Back in January, I argued that the Bush "surge strategy" was doomed to failure unless buttressed by active efforts to find a political solution to the Iraq crisis. This week's Congressional testimony by Army Gen. David H. Petraeus, the top U.S. commander in Iraq, and Ryan C. Crocker, the U.S. Ambassador to the country, has failed to prove otherwise.
(There was surprisingly nothing of substance in the Ambassador Crocker's testimony, an unusually empty-worded and boring -- even by diplomatic standards -- recital. The only memorable line has been Crocker's description of Iraq as "a traumatized society", a nice euphemism for more appropriate "failed state.")
Embellished by 13 slides, General Petraeus' oral presentation was better in style, but hardly on substance. I leave it to experts to debate whether General's data do prove that the surge has made Iraq "safer." But I was stunned by his logic: the "surge" (that is, the addition of 30,000 troops) has allegedly reduced "violence" to the levels of the summer of 2006.
Think about it for a moment: not to the zero violence (and we supposedly have liberated the Iraqis from a brutal dictator) and not even to the pre-war violence, but to the levels of the brutal, violent, bloody 2006.
Taking this 2006 level of violence as a benchmark and citing "improvement in security", Petraeus now proposes a troop reduction to their pre-"surge" level. According to his plan, by the summer of 2008, the 2006 level of violence will be maintained not by 160,000, but, rather, by 130,000 troops contingent. In other words, in 2008 we will be again where we were in 2006 -- with the same troops level and with the same level of violence.
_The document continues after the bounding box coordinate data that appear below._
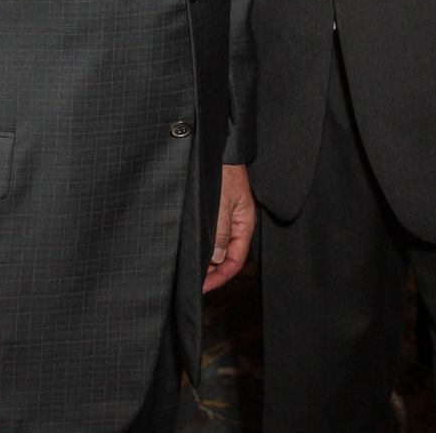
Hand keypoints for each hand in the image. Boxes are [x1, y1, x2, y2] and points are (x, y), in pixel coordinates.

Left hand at [203, 163, 254, 292]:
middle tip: (194, 281)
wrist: (219, 149)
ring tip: (191, 268)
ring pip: (218, 247)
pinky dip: (204, 245)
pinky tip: (193, 248)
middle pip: (227, 257)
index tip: (203, 286)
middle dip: (212, 272)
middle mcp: (237, 225)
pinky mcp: (218, 210)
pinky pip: (213, 235)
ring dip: (206, 259)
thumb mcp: (221, 204)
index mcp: (244, 225)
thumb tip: (216, 258)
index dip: (220, 277)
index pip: (235, 261)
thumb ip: (220, 232)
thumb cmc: (224, 172)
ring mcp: (228, 218)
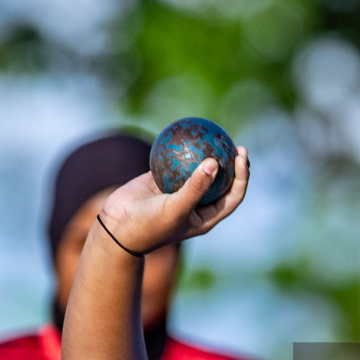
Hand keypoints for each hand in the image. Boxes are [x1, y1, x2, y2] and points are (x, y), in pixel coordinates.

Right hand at [97, 147, 250, 253]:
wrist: (117, 227)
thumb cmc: (150, 224)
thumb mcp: (176, 208)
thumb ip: (196, 188)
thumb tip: (215, 163)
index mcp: (206, 216)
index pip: (233, 196)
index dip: (242, 178)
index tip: (242, 157)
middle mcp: (196, 204)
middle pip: (222, 182)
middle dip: (232, 164)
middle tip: (236, 145)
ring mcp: (179, 192)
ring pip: (198, 170)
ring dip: (208, 154)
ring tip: (214, 135)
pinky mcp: (162, 181)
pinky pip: (174, 161)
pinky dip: (178, 150)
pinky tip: (183, 132)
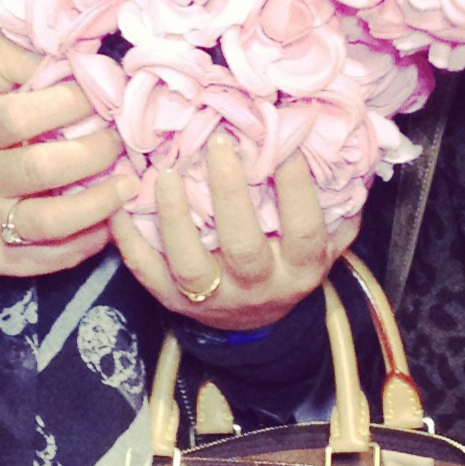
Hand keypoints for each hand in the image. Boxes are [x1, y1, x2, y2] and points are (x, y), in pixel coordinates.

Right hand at [0, 36, 133, 278]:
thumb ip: (13, 59)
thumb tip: (66, 50)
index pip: (18, 117)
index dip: (66, 104)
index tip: (99, 94)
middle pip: (41, 169)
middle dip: (93, 153)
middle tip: (122, 141)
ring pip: (50, 222)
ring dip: (99, 205)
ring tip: (128, 185)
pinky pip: (49, 259)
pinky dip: (85, 244)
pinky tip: (108, 223)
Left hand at [110, 133, 358, 332]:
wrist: (256, 325)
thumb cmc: (290, 264)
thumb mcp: (327, 242)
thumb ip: (338, 201)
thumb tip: (344, 144)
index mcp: (301, 269)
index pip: (304, 230)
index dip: (295, 186)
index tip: (283, 140)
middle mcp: (259, 287)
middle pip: (243, 247)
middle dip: (229, 193)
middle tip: (219, 141)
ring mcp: (213, 298)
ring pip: (190, 263)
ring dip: (175, 216)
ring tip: (165, 171)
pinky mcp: (174, 302)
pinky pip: (147, 273)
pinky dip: (129, 240)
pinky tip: (120, 202)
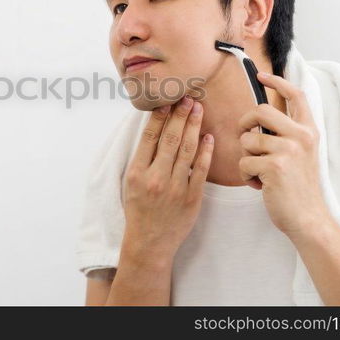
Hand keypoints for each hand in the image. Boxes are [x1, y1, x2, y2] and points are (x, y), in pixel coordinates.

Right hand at [122, 96, 214, 259]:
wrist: (149, 242)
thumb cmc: (139, 210)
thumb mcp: (131, 182)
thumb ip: (143, 157)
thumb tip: (154, 129)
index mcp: (137, 172)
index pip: (149, 137)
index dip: (159, 116)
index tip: (167, 101)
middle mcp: (155, 178)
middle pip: (170, 138)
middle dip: (180, 115)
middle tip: (188, 98)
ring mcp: (175, 188)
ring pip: (187, 150)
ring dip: (193, 126)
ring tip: (198, 109)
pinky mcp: (192, 197)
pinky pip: (200, 169)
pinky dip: (205, 151)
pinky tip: (208, 136)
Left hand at [237, 71, 330, 238]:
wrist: (307, 218)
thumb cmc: (297, 187)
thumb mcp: (299, 153)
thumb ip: (285, 133)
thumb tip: (257, 115)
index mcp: (308, 131)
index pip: (296, 95)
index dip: (277, 82)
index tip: (261, 75)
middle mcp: (301, 136)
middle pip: (259, 110)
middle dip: (244, 124)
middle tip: (247, 139)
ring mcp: (289, 150)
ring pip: (247, 139)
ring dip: (247, 157)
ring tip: (261, 172)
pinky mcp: (274, 166)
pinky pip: (243, 162)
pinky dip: (246, 176)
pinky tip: (261, 185)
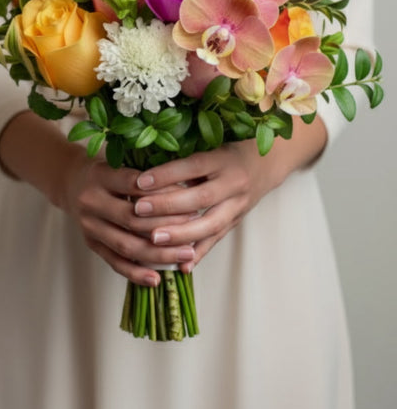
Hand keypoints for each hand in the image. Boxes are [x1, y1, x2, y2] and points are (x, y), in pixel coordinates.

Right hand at [61, 154, 196, 285]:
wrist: (72, 183)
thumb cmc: (110, 171)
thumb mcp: (124, 161)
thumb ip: (150, 175)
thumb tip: (190, 190)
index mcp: (101, 175)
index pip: (135, 185)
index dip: (164, 194)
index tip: (192, 200)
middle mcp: (90, 201)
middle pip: (132, 219)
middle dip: (167, 225)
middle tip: (196, 227)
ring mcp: (88, 225)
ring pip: (126, 245)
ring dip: (159, 254)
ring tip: (187, 254)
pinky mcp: (90, 244)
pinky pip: (115, 262)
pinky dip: (136, 273)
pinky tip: (156, 279)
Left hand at [133, 116, 327, 269]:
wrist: (269, 161)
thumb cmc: (231, 147)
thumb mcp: (212, 143)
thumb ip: (186, 154)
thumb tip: (147, 164)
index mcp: (224, 158)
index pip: (192, 166)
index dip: (166, 174)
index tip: (139, 181)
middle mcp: (234, 182)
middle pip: (200, 198)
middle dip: (168, 206)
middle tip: (138, 211)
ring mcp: (239, 204)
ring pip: (211, 224)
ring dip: (182, 235)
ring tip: (154, 240)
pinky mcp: (238, 220)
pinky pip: (218, 239)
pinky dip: (199, 253)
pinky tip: (181, 266)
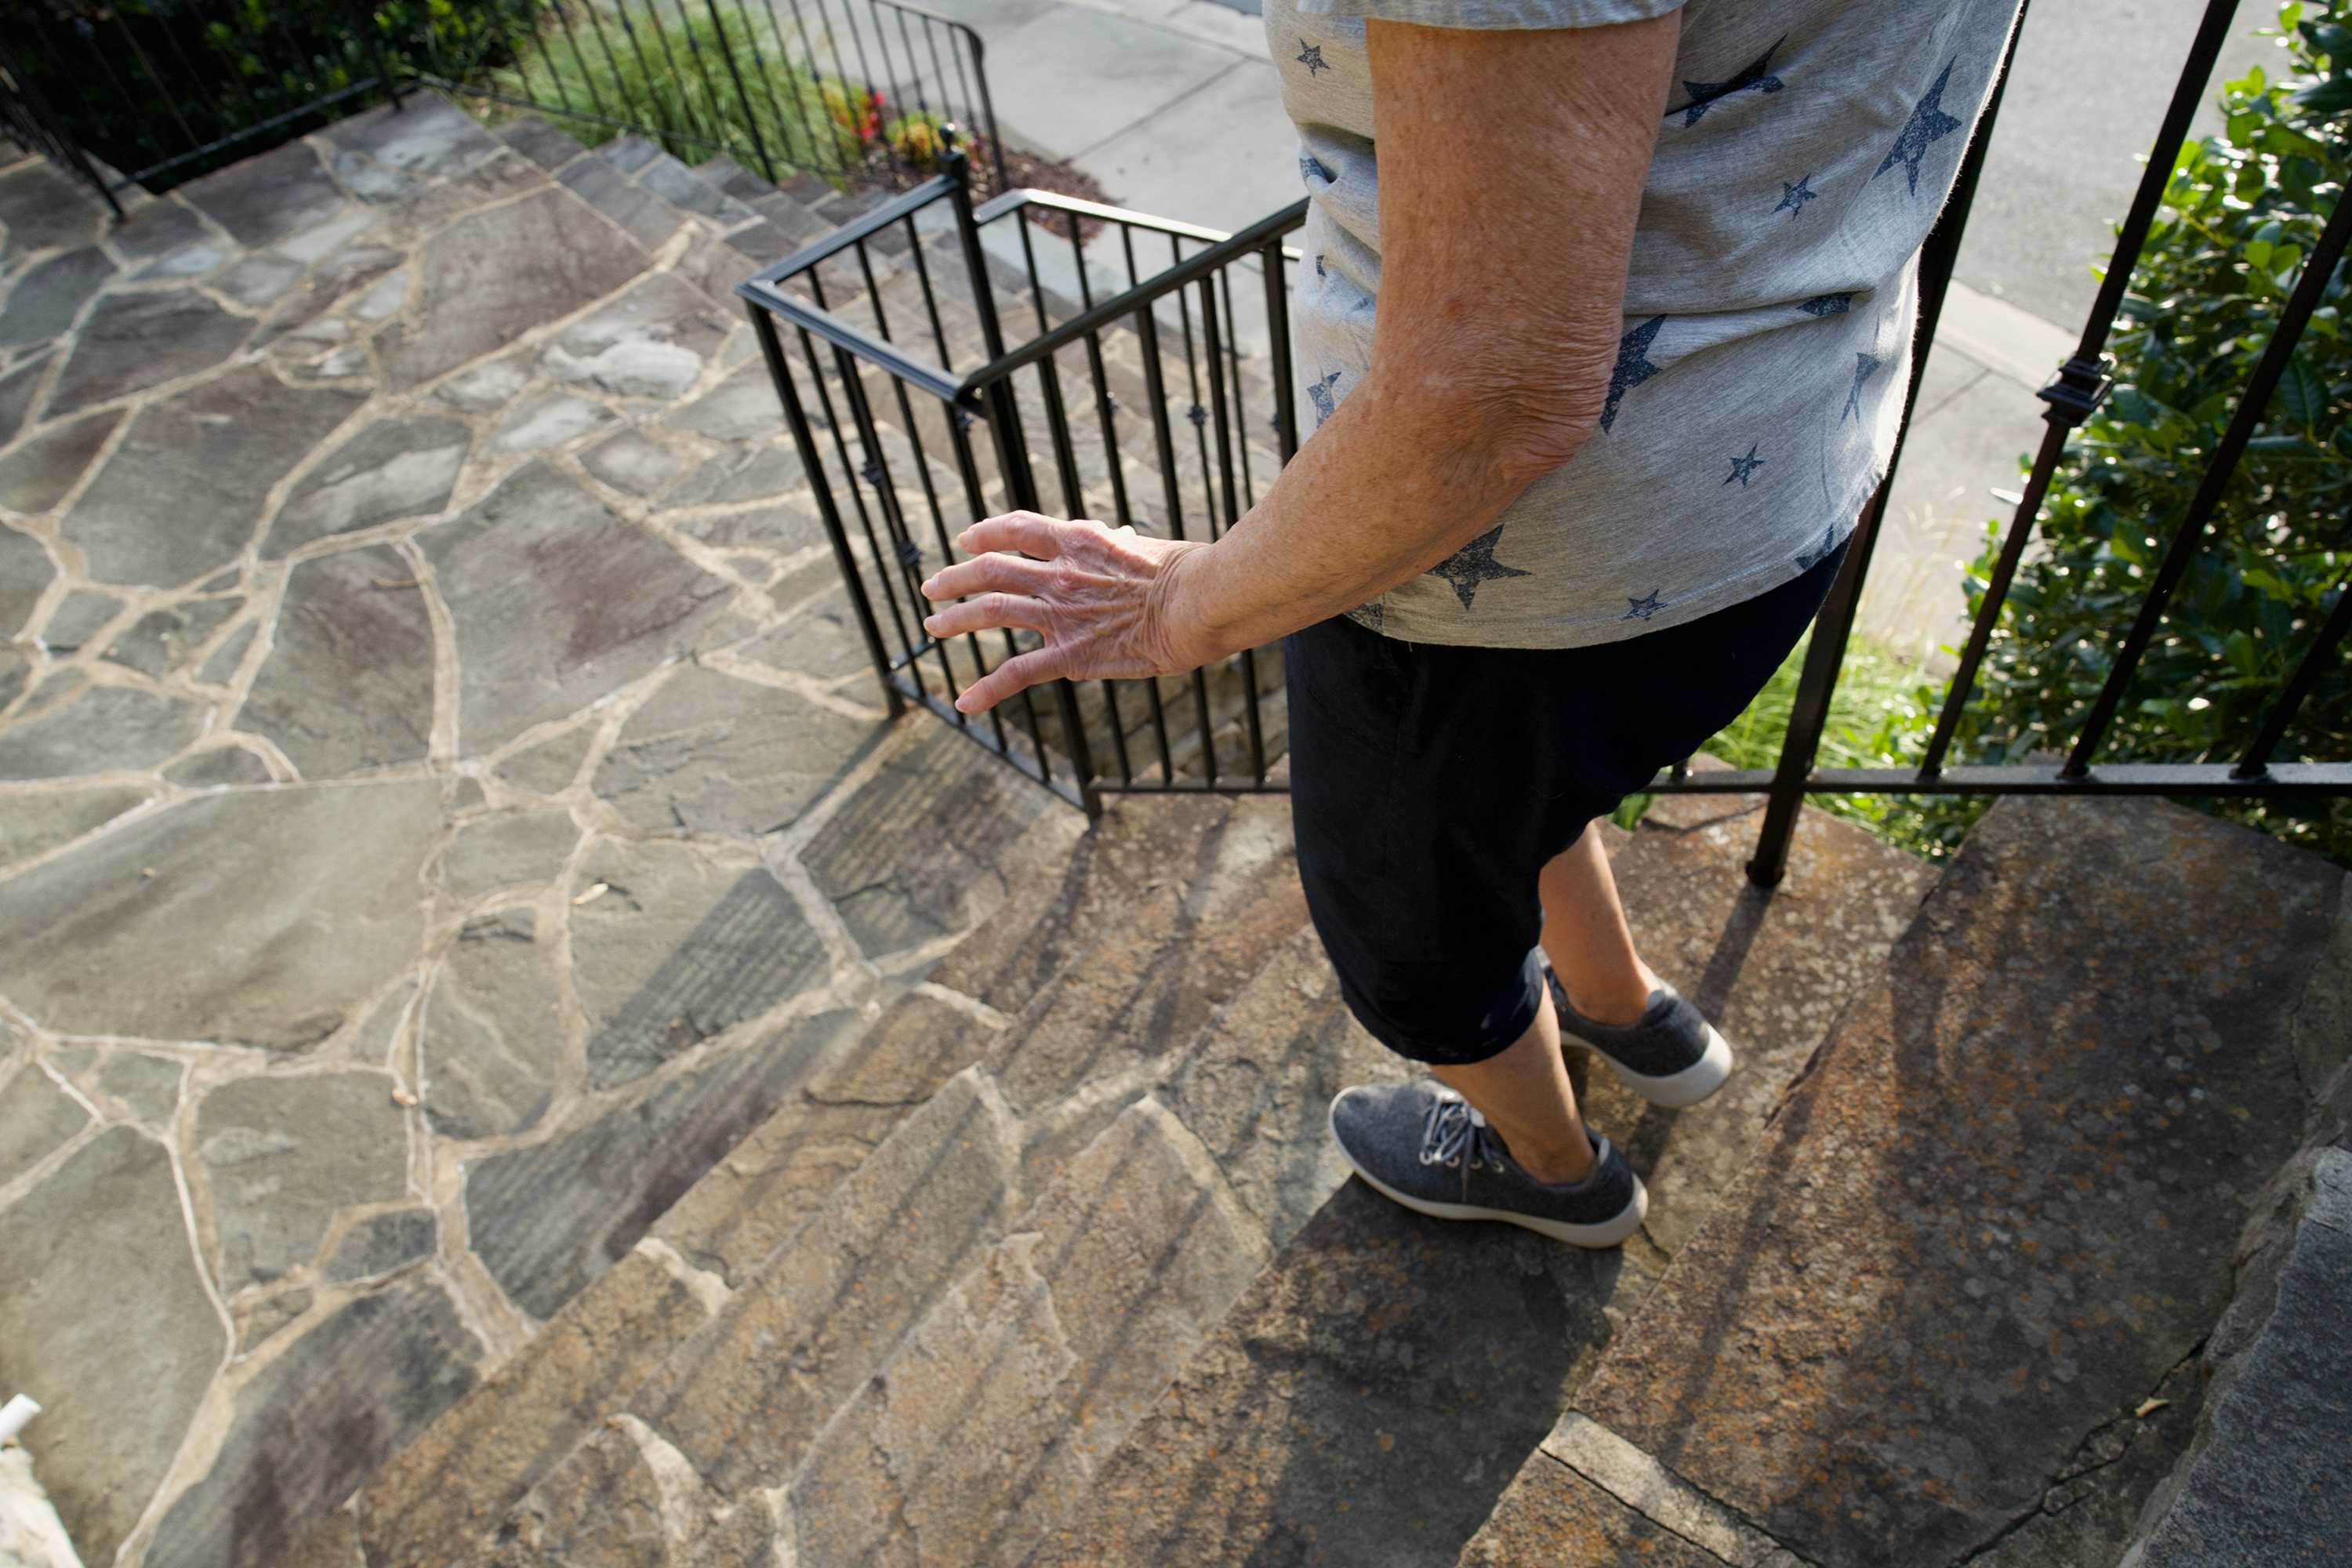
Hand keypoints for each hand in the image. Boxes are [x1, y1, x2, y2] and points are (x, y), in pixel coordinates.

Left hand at [918, 511, 1214, 713]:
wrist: (1199, 603)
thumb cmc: (1188, 573)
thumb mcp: (1146, 547)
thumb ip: (1119, 544)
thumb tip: (1115, 533)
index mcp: (1079, 541)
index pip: (1018, 529)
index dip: (986, 532)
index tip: (966, 540)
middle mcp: (1060, 574)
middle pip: (991, 570)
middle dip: (954, 578)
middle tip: (932, 588)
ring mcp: (1061, 615)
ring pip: (990, 612)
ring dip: (954, 620)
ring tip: (932, 628)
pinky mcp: (1071, 656)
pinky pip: (1017, 672)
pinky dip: (986, 689)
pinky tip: (964, 704)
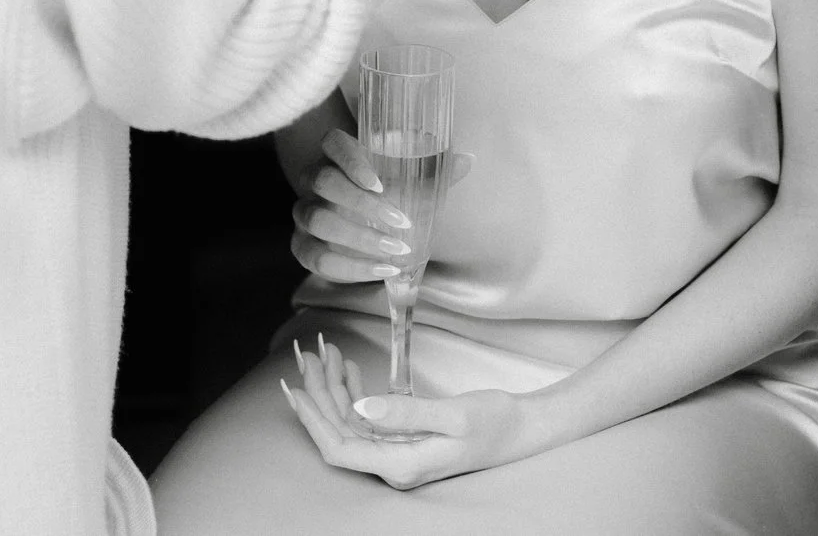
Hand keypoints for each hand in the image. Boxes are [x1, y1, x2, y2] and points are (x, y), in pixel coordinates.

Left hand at [280, 334, 547, 488]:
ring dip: (334, 388)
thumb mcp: (454, 415)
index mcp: (401, 465)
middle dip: (319, 393)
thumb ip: (406, 414)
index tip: (294, 388)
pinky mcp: (404, 440)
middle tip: (305, 354)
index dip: (312, 420)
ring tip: (322, 352)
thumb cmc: (495, 422)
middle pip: (340, 432)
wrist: (523, 429)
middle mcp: (394, 464)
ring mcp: (398, 453)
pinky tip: (347, 368)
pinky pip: (367, 418)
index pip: (340, 448)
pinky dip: (353, 391)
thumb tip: (361, 409)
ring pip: (351, 422)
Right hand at [290, 130, 472, 283]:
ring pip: (317, 220)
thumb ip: (433, 172)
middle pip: (323, 181)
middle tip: (401, 222)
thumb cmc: (385, 195)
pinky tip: (382, 270)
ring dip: (359, 238)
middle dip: (362, 204)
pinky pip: (316, 257)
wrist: (357, 225)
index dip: (350, 159)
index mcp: (337, 154)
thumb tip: (468, 160)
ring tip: (396, 251)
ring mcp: (304, 213)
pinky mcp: (302, 245)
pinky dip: (350, 268)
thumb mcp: (407, 183)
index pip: (332, 142)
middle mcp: (313, 179)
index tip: (379, 181)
Is this "progress"? Is it something worth calling "strategy"?
The absurdity of the "surge strategy" can be summarized in one line from Petraeus' talk:
"Political progress will take place only if sufficient security exist."
Dead wrong. Sufficient security in Iraq -- as in any other troubled spot on Earth -- can be established only after sufficient political progress having taken place. No testimonies -- including tonight's televised address by President Bush -- can change this simple fact.
This quote:
"Think about it for a moment: not to the zero violence (and we supposedly have liberated the Iraqis from a brutal dictator) and not even to the pre-war violence, but to the levels of the brutal, violent, bloody 2006."
Is there any country in the world, in human history that has had zero violence? And you don't believe that getting rid of Saddam and his Sunni dominated spoils systems with its rape rooms and mass graves hasn't "liberated" Iraqis? Enough with the moral equivalience - the standards you hold are too high even for God to satisfy.
And Again - with this 'there's no progress until there's political progress' line - I know when I hear that platitude that the person hasn't thought very hard about what has been going on historically in Iraq and the Middle East. The reason why there is reduced violence in Iraq right now is because the Sunnis and the Shittes find it safer to work with the Americans than to work with Al Qaeda - a terrorist outfit that appeals to the Islamic nationalism of everyone in the MIddle East - Arabs or Persians. Political progress only comes after security progress - when those putting their lives on the line can take the positions necessary for political reconciliation without themselves being murdered and their families tortured.
And it isn't American soldiers that are hunting down those who are interested in peace - it is those that see profit in pitting one sect against another. Every time someone in the West demands the cart before the horse - the terrorists in Iraq win. It's hard to assume many understand this yet insist on the impossible because for them the enemy isn't Al Qaeda, or even Islamic extremism, but America's confronting of it.
And to think I was cruising Russian sites to find someone to interview about the political moves happening in Russia! You're killing me with this thoughtlessness!